INSERT INTO `waehrungen` VALUES ('afghanistan', 'Afghanistan', 'AFA',
'Afghani');
INSERT INTO `waehrungen` VALUES ('albania', 'Albanien', 'ALL', 'Lek');
INSERT INTO `waehrungen` VALUES ('egypt', 'Ägypten', 'EGP', 'Ägyptisches
Pfund');
INSERT INTO `waehrungen` VALUES ('estonia', 'Estland', 'EEK', 'Estnische
Krone');
INSERT INTO `waehrungen` VALUES ('ethiopia', 'Äthiopien', 'ETB', 'Birr');
INSERT INTO `waehrungen` VALUES ('euro', 'Europäische Union', 'EUR', 'Euro');
INSERT INTO `waehrungen` VALUES ('fiji', 'Fidschi', 'FJD', 'Fidschi Dollar');

The query

select land, waehrung from waehrungen where land like '%x%' order by land

returns correctly 'Mexiko'. However, the query 

select land, waehrung from waehrungen where land like '%ä%' order by land

returns all rows except the one with 'Fidschi'.

Suggested fix:
Queries with special characters like umlauts should work the same way as with
'normal' characters.

Suggested fix:
Client and server character sets are both set to utf8. In this case, I would expect, that e.g. an 'ü' (umlaut u) and other special characters is treated as such. MySQL seems to treat an 'ü' like a 'u'.

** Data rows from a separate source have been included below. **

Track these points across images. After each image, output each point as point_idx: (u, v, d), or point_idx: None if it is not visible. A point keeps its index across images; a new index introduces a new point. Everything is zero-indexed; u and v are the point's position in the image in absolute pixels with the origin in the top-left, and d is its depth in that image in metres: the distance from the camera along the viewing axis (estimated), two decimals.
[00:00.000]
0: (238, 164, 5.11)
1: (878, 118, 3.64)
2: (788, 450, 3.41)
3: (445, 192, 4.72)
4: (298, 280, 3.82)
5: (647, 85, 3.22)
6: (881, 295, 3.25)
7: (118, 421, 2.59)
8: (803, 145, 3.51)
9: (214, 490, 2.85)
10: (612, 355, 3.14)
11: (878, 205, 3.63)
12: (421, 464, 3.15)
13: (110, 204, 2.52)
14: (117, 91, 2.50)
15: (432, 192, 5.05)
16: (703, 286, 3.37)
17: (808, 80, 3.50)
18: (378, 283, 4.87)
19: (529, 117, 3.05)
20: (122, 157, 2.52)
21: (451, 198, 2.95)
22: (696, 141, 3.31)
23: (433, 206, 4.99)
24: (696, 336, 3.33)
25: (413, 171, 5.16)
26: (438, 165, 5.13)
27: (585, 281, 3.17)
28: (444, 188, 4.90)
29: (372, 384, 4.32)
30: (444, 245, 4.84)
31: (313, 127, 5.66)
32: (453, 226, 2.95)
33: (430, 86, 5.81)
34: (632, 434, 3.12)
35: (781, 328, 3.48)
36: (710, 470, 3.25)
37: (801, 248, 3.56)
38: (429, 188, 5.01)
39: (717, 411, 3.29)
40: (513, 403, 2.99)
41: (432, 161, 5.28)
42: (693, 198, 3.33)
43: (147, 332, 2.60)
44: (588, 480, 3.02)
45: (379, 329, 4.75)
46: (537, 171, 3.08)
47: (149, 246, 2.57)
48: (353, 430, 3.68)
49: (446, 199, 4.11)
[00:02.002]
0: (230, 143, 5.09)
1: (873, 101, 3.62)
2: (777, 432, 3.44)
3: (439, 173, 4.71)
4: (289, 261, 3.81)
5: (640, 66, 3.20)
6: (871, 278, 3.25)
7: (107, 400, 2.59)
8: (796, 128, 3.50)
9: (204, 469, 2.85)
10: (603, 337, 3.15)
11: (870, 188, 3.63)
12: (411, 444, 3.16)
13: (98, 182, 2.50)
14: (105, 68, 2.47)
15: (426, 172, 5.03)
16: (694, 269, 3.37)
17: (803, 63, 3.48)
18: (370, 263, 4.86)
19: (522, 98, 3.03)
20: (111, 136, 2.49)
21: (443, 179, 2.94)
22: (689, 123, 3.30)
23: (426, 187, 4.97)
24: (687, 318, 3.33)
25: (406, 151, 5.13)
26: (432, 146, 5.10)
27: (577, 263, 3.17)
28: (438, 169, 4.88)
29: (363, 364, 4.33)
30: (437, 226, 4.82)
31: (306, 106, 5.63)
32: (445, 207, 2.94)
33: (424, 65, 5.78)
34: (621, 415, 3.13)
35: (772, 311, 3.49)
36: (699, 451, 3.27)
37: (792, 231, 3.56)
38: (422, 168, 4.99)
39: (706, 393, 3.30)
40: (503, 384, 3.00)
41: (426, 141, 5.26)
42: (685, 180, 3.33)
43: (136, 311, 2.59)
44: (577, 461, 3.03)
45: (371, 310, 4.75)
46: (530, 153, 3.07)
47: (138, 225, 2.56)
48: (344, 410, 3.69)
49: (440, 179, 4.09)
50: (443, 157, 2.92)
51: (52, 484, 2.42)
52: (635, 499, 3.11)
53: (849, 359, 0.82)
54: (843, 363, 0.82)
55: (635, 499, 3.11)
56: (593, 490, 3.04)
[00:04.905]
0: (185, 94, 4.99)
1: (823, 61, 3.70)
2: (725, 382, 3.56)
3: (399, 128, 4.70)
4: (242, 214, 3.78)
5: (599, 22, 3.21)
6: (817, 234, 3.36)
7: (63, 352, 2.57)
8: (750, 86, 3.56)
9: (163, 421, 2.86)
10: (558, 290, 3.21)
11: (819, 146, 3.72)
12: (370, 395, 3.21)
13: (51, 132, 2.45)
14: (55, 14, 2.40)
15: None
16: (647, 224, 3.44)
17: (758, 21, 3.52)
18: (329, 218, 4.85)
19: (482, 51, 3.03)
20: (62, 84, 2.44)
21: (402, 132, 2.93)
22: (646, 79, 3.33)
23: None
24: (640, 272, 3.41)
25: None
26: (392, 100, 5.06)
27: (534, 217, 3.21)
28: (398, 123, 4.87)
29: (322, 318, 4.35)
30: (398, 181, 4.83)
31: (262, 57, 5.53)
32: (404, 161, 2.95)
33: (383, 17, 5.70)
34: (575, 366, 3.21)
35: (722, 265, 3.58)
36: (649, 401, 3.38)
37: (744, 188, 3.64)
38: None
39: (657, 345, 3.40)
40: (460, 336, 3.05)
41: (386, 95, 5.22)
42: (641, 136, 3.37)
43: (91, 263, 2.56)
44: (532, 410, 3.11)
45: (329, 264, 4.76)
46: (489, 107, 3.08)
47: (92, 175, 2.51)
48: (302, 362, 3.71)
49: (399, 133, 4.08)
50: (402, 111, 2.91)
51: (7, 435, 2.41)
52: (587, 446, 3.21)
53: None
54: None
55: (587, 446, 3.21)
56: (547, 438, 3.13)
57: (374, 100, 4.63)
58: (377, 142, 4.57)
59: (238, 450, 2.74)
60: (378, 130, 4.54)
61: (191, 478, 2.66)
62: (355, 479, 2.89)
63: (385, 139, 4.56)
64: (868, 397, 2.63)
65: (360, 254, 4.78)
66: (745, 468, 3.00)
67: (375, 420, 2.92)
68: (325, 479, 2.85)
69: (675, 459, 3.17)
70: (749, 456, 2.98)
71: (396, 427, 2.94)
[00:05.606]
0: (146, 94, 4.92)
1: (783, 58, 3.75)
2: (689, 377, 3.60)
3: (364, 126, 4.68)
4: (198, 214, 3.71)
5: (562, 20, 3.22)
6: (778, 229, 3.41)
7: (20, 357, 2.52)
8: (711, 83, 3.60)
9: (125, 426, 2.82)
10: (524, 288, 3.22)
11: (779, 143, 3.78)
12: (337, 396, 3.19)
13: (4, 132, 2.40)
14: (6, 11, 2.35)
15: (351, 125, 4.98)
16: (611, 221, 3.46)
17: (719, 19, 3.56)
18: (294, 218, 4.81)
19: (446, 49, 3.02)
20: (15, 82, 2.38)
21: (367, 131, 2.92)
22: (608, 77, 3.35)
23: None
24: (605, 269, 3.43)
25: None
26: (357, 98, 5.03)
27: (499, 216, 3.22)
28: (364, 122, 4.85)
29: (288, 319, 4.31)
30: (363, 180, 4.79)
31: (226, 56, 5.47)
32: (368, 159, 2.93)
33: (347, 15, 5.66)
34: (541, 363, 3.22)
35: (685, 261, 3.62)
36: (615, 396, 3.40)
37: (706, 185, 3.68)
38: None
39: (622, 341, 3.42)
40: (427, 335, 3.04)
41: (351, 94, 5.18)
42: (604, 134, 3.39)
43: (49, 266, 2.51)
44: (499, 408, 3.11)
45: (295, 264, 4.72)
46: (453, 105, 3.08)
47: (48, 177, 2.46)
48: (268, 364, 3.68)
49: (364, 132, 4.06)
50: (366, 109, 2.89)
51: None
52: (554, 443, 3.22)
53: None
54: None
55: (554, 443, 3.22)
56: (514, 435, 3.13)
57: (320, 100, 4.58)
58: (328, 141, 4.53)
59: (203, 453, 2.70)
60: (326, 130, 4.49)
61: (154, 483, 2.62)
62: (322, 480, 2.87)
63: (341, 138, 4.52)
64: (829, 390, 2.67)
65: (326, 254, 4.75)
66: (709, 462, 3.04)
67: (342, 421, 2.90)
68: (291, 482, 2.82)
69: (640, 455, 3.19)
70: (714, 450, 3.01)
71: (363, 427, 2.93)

If I've got 2 rows with the values 'Tunesien' and 'Türkei' and I query against 'Tü%', I get both records as result, although I would expect to get only 'Türkei' returned.
[28 Jul 2005 12:14] Marko Mäkelä
Are you sure that the non-ASCII characters in the script are encoded in utf8 and not e.g. latin1? Do something like SELECT HEX('ü') in the script and compare the result against a hex dump (od -t x1) of the script.
[28 Jul 2005 12:25] Markus Popp
I've tested the following in MySQL query browser.

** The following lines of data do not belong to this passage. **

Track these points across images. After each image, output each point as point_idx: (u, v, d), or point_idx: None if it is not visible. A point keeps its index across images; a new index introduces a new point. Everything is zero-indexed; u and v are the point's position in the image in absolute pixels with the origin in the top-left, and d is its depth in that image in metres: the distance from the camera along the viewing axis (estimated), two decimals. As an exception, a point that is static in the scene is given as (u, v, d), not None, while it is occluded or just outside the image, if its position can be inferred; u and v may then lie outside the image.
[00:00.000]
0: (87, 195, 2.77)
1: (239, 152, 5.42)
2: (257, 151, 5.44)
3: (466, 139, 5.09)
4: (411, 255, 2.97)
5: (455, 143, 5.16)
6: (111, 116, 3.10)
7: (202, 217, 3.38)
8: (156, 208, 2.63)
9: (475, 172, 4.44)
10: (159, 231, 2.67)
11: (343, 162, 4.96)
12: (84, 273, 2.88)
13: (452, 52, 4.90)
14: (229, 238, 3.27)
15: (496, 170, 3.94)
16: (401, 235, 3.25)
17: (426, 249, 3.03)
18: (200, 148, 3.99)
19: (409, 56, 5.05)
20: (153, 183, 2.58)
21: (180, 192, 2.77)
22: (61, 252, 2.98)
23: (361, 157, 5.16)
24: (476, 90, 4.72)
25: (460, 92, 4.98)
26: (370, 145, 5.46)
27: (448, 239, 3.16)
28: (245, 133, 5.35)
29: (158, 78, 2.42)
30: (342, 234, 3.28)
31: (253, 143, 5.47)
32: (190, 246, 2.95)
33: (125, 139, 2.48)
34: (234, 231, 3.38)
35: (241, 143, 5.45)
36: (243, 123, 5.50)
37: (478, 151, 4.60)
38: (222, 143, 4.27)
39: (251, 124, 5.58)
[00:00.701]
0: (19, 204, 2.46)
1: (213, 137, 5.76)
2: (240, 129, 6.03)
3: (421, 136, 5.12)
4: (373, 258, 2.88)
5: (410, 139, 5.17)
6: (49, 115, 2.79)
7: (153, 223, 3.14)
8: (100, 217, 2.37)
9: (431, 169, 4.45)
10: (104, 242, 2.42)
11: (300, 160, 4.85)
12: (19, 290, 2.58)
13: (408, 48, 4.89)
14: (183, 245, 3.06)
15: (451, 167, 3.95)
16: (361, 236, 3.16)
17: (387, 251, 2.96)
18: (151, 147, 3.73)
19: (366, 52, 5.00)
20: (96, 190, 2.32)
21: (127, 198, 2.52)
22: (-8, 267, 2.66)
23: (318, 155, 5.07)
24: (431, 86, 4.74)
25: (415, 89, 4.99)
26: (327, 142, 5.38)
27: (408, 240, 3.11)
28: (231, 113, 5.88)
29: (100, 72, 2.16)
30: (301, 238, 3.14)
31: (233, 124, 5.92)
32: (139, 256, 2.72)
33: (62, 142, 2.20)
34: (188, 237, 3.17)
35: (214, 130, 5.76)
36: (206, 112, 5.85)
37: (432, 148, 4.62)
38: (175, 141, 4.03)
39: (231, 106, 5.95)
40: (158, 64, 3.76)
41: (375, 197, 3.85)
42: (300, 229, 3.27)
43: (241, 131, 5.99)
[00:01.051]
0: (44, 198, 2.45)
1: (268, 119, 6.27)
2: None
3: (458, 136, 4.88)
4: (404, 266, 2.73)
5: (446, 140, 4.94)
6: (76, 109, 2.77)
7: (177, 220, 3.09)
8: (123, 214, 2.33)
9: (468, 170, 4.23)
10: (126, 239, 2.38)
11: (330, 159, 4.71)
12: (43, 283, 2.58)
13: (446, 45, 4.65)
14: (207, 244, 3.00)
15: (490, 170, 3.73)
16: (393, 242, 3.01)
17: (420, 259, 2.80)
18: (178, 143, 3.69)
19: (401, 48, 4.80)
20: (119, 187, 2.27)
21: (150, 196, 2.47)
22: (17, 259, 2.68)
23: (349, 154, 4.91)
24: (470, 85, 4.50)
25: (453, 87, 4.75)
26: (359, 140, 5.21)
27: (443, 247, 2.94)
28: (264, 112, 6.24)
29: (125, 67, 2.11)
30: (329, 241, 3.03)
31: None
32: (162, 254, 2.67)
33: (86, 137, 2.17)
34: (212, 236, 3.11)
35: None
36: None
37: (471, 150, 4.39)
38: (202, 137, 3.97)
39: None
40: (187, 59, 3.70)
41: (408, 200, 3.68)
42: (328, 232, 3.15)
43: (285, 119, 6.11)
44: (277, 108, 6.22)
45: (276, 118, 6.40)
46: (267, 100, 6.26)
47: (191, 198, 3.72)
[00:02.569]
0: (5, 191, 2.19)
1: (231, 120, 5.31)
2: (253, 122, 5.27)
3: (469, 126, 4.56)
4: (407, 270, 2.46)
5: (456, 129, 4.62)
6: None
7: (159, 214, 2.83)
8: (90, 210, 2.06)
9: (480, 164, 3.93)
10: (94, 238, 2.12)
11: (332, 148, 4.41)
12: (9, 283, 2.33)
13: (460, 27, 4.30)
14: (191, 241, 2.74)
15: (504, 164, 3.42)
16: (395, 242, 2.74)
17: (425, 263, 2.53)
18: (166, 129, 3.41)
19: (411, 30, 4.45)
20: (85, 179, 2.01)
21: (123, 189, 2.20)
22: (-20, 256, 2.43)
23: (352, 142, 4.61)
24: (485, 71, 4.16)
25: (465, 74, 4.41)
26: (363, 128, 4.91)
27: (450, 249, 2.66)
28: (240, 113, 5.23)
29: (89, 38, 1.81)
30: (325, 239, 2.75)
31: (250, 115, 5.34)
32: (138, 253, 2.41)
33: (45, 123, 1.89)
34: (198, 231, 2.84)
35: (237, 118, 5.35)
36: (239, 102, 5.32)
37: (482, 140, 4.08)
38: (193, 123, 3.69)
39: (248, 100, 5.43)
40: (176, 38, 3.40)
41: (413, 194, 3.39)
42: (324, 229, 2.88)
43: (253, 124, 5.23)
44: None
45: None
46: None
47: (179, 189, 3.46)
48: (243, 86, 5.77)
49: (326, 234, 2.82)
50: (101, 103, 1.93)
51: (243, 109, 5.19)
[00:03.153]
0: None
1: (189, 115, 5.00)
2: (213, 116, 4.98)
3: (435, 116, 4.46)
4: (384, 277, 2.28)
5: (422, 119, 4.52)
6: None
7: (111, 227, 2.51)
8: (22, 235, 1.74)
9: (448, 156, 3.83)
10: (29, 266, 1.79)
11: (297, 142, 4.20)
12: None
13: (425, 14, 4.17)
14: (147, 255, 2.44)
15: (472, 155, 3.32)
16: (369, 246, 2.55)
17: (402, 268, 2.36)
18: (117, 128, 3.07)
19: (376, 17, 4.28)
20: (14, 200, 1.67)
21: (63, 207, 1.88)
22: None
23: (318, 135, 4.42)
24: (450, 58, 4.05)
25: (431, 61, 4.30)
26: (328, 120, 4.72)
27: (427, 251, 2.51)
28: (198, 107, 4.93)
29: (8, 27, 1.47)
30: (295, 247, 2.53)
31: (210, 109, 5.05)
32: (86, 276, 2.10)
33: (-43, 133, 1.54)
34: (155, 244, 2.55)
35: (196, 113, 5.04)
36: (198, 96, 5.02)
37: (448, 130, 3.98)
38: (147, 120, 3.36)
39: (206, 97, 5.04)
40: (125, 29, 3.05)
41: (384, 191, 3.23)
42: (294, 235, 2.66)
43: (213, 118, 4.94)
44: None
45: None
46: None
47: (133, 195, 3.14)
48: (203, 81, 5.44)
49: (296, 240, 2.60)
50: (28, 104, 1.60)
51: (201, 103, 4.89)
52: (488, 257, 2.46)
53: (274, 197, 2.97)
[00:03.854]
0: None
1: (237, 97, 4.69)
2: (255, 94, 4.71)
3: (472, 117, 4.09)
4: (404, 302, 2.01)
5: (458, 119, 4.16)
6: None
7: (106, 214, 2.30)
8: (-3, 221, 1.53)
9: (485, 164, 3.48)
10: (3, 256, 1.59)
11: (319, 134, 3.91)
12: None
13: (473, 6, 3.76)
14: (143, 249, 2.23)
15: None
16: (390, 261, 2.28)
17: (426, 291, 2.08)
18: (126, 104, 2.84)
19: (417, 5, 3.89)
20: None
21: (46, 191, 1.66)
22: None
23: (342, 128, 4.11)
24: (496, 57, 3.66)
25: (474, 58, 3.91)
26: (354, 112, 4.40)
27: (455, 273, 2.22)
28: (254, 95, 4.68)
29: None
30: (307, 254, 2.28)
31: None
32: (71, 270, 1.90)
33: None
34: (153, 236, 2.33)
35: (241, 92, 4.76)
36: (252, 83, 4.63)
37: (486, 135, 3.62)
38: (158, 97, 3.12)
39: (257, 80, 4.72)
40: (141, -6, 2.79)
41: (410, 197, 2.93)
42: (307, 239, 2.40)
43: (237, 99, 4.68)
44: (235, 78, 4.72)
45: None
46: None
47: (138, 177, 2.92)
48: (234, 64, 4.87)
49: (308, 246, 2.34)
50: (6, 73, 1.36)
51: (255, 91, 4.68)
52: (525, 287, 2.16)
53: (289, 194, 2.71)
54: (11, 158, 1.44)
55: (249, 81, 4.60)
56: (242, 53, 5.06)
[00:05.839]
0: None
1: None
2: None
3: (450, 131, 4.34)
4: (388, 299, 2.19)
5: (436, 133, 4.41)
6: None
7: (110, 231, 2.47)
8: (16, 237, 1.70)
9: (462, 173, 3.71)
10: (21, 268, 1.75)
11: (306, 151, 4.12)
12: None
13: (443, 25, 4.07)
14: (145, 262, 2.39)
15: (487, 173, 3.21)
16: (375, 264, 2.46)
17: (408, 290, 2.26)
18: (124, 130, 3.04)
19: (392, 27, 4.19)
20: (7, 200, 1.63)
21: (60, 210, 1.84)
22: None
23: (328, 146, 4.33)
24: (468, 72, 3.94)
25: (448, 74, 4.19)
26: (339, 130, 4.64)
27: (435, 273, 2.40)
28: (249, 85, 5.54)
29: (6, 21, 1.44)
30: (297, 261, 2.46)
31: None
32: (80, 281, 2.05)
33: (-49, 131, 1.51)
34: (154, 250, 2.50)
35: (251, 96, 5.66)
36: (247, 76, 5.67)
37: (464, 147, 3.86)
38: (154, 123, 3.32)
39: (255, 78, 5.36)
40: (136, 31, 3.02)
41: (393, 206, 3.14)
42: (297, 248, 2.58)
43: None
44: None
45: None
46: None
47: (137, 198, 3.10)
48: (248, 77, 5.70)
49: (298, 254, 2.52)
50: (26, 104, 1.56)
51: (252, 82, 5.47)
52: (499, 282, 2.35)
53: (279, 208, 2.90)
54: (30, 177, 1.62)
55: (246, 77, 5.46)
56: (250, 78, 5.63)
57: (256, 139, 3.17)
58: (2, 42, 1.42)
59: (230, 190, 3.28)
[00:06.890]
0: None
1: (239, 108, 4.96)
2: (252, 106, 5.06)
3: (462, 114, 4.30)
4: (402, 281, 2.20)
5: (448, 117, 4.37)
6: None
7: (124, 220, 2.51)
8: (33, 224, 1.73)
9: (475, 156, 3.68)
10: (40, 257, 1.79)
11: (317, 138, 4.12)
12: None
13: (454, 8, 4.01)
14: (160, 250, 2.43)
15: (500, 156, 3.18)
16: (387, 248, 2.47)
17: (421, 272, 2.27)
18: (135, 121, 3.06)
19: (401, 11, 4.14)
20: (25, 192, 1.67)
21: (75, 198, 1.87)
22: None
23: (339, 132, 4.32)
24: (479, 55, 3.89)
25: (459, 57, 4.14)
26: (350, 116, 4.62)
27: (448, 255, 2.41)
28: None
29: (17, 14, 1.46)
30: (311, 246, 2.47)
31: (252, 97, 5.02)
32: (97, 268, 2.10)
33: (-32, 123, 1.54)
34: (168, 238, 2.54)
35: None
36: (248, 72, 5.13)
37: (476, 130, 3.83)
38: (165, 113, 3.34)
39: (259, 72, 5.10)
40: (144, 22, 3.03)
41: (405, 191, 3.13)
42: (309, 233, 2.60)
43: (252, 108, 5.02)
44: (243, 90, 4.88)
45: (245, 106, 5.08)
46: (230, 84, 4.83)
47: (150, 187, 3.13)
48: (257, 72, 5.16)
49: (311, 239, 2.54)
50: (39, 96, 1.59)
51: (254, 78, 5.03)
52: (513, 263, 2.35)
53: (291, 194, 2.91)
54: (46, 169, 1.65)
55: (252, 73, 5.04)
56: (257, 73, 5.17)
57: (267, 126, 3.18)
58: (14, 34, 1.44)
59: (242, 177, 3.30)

When I make 'show variables', all character settings are 'utf8' and collation is generally 'utf8_general_ci'. Also my 'waehrungen' table is set to utf8, so nothing else should be involved here anywhere.

select hex('ü');

returns 'C3BC'. If I extract the 'ü' from 'Türkei' (from the 'waehrungen' table) and put it into the hex-function:

SELECT hex(substring(land, 2, 1)) FROM waehrungen

I also get 'C3BC'.
[28 Jul 2005 13:04] Marko Mäkelä
If you submit the query to the query browser, will it then work properly? If yes, then it is probable that the character set has been misconfigured on the PHP side. Can you execute those queries in a PHP script?
[28 Jul 2005 15:14] Markus Popp
No, I've tested those examples with QueryBrowser and it returns both rows, although I should only get 'Türkei'.
[29 Jul 2005 6:57] Marko Mäkelä
Sorry, I didn't read the original description carefully enough. It wasn't a character encoding issue after all.

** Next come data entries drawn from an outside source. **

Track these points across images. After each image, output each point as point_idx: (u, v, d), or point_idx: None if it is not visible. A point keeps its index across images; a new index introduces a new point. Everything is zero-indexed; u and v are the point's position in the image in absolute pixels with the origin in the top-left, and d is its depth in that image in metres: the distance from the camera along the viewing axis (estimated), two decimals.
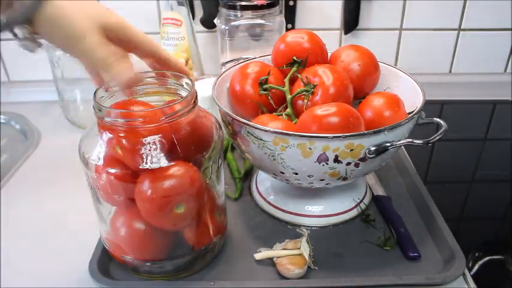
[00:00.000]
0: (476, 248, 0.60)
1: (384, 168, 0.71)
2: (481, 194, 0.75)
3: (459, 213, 0.69)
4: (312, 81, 0.57)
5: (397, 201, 0.65)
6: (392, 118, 0.55)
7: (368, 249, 0.57)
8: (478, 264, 0.57)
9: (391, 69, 0.66)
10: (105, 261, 0.55)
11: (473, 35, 1.01)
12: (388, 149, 0.51)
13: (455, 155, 0.84)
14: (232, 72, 0.65)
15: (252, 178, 0.71)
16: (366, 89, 0.63)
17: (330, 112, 0.51)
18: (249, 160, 0.59)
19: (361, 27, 1.00)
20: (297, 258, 0.53)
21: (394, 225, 0.60)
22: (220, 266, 0.55)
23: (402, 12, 0.98)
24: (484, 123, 0.95)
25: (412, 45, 1.02)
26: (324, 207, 0.62)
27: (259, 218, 0.64)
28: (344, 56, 0.63)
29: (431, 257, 0.56)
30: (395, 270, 0.54)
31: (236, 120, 0.53)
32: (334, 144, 0.50)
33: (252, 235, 0.60)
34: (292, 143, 0.50)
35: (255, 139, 0.52)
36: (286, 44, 0.62)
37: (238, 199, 0.67)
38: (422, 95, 0.57)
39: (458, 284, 0.52)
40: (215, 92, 0.60)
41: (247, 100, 0.61)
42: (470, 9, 0.97)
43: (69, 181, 0.73)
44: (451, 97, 1.01)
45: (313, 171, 0.53)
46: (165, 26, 0.89)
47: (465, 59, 1.04)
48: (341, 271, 0.54)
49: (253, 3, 0.85)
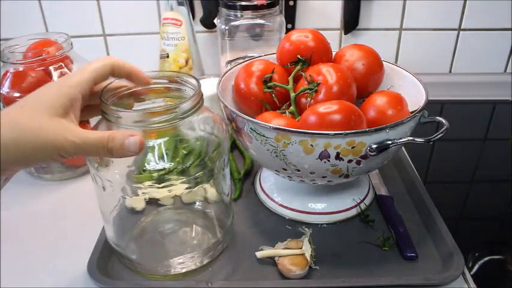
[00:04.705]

In the default collation of utf8, the umlauted characters are equivalent to the non-umlaut ones. You can force an umlaut-sensitive collation, e.g., like this:

CREATE TABLE `waehrungen` (
  `bezeichnung` varchar(50) NOT NULL default '',
  `land` varchar(50) NOT NULL default '' collate utf8_bin,
  `iso` varchar(3) NOT NULL default '',
  `waehrung` varchar(100) NOT NULL default '',
  PRIMARY KEY  (`bezeichnung`)
) ENGINE=MyISAM DEFAULT CHARSET=utf8;

See the documentation for possible collations. utf8_bin is most probably not what you really want.